Necessità vere e non immaginarie che sono emerse giorno per giorno nella cronaca di una feroce epidemia, un contagio virulento che ha massacrato affetti, sentimenti, economia, relazioni, legami familiari e amicali, fino a sanzionare persino la sfera intangibile del sacro e della libertà spirituale, a partire dal divieto struggente e opinabile delle cerimonie funebri di addio ai propri cari, per non accennare alla semplice fruizione dei servizi religiosi più semplificati come la preghiera, la santa messa o la devozione popolare.

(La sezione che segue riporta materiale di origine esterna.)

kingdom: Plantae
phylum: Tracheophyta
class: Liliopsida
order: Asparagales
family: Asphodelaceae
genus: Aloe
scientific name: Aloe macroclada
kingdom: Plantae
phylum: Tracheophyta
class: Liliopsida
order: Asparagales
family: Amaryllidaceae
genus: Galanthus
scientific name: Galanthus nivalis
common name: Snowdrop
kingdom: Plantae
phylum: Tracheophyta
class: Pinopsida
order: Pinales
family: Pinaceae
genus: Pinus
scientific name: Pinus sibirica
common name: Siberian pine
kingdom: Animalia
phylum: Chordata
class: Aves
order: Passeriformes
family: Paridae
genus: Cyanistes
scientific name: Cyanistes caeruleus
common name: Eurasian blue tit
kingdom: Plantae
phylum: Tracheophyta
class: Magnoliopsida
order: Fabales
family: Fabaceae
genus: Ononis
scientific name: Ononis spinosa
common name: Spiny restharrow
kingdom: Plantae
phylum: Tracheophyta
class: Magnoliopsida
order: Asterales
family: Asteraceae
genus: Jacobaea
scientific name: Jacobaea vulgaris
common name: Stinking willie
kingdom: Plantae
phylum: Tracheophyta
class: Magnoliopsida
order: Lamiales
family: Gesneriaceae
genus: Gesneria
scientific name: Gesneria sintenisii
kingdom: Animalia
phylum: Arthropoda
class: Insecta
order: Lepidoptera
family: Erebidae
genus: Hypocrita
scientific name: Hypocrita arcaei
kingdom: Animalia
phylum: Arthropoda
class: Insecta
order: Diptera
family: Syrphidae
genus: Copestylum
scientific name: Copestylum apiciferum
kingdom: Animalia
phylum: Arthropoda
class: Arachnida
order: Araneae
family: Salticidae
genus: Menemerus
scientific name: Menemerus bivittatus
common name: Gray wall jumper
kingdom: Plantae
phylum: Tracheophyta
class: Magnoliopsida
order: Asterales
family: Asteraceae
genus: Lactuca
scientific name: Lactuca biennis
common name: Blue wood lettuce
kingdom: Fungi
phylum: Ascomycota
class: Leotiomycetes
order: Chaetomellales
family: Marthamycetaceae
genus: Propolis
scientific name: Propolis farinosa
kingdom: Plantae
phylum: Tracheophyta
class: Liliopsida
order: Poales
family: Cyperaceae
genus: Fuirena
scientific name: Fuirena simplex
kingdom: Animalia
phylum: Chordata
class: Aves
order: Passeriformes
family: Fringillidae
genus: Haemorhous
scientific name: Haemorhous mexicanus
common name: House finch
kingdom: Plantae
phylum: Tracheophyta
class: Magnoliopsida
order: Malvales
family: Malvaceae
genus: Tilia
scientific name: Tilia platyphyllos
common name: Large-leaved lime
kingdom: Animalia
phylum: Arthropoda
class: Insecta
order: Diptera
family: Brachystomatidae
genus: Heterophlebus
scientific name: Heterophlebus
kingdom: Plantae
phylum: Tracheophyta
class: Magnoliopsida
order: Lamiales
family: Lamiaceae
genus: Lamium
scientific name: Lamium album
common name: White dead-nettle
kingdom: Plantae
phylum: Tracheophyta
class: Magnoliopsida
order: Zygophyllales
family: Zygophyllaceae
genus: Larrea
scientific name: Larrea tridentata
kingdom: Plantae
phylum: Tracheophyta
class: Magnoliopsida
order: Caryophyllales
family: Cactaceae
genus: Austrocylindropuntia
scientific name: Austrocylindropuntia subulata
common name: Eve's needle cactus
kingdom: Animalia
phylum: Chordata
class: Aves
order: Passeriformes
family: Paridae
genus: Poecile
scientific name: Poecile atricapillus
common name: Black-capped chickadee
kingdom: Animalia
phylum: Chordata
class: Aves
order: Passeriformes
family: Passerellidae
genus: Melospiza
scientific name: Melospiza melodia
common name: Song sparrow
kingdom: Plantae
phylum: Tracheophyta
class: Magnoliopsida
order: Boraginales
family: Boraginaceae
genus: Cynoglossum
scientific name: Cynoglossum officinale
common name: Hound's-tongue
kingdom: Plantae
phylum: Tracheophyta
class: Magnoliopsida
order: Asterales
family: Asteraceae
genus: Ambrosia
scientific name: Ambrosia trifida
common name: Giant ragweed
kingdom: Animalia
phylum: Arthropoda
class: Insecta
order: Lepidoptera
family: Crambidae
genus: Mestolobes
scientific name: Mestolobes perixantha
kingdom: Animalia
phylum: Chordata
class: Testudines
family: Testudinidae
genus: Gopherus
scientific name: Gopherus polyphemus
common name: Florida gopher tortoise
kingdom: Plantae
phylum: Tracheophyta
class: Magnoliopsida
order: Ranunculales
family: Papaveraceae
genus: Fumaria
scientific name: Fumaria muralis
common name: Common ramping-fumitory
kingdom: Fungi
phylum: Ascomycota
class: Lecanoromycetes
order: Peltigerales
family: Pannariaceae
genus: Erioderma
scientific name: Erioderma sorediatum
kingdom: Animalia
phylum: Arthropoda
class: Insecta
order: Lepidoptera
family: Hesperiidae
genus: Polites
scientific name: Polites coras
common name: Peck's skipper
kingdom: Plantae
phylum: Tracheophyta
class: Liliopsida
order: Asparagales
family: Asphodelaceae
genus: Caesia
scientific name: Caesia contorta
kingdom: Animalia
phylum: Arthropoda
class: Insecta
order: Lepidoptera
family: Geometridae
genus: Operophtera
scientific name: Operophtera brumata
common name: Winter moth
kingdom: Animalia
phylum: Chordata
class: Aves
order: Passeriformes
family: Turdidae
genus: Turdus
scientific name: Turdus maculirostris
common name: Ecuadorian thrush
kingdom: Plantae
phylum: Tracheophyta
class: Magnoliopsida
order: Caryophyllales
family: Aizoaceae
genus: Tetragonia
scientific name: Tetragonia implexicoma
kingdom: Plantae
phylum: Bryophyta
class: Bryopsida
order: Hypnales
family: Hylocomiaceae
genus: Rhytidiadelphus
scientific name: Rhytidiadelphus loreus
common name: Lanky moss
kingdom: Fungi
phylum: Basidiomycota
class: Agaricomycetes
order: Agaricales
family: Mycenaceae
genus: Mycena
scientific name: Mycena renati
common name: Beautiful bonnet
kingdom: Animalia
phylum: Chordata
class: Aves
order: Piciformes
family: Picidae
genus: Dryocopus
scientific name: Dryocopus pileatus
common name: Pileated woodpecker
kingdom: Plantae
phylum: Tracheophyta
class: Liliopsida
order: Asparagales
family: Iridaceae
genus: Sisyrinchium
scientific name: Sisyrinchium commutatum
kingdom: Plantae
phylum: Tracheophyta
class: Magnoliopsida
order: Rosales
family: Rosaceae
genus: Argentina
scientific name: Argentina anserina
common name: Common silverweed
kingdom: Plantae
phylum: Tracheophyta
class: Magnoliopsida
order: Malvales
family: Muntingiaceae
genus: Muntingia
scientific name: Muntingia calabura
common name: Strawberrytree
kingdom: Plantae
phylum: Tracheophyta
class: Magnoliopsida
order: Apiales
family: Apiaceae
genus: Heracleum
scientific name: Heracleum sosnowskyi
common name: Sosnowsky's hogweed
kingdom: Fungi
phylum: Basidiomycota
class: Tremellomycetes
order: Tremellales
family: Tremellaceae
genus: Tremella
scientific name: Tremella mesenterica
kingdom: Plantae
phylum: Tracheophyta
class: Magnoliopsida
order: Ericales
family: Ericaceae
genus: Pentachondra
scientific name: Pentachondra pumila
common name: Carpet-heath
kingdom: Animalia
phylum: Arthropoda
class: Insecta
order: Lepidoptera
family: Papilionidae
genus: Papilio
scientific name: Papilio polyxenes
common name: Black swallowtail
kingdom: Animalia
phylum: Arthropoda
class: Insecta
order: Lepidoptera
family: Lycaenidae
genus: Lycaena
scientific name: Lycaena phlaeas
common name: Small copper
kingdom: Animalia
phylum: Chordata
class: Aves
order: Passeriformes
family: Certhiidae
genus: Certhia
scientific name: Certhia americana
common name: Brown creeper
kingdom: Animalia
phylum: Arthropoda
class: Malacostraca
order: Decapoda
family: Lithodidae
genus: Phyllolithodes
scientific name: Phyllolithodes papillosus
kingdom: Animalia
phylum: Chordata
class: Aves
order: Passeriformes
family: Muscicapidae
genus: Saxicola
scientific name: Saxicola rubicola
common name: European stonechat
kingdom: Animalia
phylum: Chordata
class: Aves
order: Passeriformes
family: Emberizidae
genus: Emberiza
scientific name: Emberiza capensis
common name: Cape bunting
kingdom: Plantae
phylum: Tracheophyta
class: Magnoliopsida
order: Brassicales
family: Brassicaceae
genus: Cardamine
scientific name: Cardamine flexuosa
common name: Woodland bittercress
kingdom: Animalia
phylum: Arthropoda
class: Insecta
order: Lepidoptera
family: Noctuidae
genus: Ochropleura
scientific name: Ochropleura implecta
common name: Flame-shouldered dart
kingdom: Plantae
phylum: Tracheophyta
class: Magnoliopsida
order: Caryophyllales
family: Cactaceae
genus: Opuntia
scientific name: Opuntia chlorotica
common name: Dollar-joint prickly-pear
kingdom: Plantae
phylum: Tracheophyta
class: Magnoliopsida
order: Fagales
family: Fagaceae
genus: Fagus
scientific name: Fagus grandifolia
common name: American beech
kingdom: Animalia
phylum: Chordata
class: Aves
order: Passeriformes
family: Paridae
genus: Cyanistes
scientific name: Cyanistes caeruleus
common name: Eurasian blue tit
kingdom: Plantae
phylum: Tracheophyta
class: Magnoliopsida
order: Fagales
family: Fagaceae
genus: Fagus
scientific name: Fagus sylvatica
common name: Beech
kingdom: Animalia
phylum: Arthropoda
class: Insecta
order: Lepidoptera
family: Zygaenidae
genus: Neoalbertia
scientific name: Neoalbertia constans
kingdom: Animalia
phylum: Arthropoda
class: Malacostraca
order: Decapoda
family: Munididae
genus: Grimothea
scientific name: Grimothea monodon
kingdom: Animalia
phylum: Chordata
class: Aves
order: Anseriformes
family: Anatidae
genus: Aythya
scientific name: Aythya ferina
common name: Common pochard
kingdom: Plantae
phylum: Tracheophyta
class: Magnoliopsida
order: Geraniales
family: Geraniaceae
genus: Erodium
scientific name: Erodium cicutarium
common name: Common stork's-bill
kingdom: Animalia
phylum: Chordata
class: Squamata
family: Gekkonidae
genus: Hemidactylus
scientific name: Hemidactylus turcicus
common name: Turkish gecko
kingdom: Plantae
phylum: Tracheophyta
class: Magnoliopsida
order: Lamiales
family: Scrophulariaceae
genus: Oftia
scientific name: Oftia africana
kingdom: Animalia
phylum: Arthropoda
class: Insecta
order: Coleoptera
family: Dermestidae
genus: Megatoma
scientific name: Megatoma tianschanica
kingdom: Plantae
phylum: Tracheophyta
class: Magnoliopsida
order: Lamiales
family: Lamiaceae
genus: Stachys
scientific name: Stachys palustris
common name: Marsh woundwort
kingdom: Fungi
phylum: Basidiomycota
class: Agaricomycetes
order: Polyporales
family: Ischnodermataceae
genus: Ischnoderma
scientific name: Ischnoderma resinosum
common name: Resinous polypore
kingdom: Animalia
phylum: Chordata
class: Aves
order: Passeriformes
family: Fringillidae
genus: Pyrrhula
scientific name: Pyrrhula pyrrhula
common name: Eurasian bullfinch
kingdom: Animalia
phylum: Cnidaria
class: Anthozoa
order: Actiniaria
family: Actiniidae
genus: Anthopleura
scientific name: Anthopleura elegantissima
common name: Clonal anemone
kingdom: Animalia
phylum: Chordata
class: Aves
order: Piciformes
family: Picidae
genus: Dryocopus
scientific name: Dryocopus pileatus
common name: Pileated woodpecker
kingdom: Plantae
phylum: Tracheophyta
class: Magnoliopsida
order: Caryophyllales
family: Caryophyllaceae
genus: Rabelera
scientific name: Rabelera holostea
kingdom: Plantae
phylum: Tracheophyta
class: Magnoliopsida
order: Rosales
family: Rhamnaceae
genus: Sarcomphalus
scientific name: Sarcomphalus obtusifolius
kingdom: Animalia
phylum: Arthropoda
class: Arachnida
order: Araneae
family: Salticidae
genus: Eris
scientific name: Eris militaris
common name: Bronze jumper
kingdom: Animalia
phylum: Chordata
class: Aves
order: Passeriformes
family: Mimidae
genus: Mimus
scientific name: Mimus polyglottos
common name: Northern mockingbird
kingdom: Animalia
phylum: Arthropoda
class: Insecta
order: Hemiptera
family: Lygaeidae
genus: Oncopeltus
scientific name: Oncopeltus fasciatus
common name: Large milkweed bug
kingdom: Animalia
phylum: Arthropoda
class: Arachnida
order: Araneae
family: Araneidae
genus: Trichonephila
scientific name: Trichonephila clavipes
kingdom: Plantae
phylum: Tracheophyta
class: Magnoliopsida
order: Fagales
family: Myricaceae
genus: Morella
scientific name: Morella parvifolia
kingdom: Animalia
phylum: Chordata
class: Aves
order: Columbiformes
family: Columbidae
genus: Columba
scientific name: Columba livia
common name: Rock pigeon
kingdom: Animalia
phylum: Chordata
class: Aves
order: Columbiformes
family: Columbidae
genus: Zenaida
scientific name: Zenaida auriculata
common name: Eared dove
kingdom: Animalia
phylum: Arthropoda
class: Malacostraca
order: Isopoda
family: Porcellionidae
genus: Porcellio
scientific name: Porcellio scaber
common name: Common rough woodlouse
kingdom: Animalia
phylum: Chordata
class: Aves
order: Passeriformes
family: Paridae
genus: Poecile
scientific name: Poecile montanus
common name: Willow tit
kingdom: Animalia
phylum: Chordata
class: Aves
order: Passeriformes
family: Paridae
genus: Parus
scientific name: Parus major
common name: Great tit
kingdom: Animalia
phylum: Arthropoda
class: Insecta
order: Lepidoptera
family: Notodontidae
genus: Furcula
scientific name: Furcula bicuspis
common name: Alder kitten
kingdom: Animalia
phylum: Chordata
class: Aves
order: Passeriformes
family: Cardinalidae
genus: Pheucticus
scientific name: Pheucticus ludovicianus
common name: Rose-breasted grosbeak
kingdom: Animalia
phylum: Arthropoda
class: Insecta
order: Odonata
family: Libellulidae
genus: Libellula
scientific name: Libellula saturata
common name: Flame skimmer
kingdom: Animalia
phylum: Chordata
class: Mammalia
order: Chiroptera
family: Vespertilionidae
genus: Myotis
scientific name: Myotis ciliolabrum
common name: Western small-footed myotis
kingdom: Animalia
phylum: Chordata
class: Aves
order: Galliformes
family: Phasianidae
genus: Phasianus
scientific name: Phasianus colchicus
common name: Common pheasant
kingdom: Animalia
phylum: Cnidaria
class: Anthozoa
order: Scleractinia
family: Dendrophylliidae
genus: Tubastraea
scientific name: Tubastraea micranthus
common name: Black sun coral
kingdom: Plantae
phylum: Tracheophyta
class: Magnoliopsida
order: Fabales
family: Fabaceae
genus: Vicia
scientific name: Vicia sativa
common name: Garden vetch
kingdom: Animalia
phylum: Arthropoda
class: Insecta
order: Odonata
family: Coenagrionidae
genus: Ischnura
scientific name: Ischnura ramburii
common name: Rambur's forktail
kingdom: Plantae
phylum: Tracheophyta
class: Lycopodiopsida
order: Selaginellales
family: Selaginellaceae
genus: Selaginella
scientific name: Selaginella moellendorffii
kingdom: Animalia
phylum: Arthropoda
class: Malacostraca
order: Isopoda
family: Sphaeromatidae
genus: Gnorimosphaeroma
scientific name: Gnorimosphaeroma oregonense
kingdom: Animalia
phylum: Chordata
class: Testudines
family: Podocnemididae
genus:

Intere classi sociali e fasce d’età vulnerabili e deboli, sono state crudamente sottoposte a “diktat” e scelte di vita e di libertà personale, in base al discutibile e spesso non sostanziato assunto secondo cui in tempo d’emergenza tutte le grandi decisioni sono concentrate nelle mani di una ben definita e ristretta “oligarchia di dotti, medici e sapienti, un ristrettissimo gruppo di potere che sta agendo oltre il limite costituzionale e senza né il controllo né la ratifica del Parlamento.

Scelte e decisioni che devono essere non esortativamente ma categoricamente e d’imperio accettate ed eseguite, piuttosto con rassegnazione che non invece con il convinto coinvolgimento della causa comune.

Per cui impegnarsi insieme, non distanti ma uniti e solidali, per salvare quel che resta di una martoriata Italia che ha subito diecine e diecine di migliaia di morti per l’inadeguatezza, l’inefficienza del sistema di tutela, sorveglianza e salvaguardia della salute e sanità pubblica, sta diventanto molto complicato.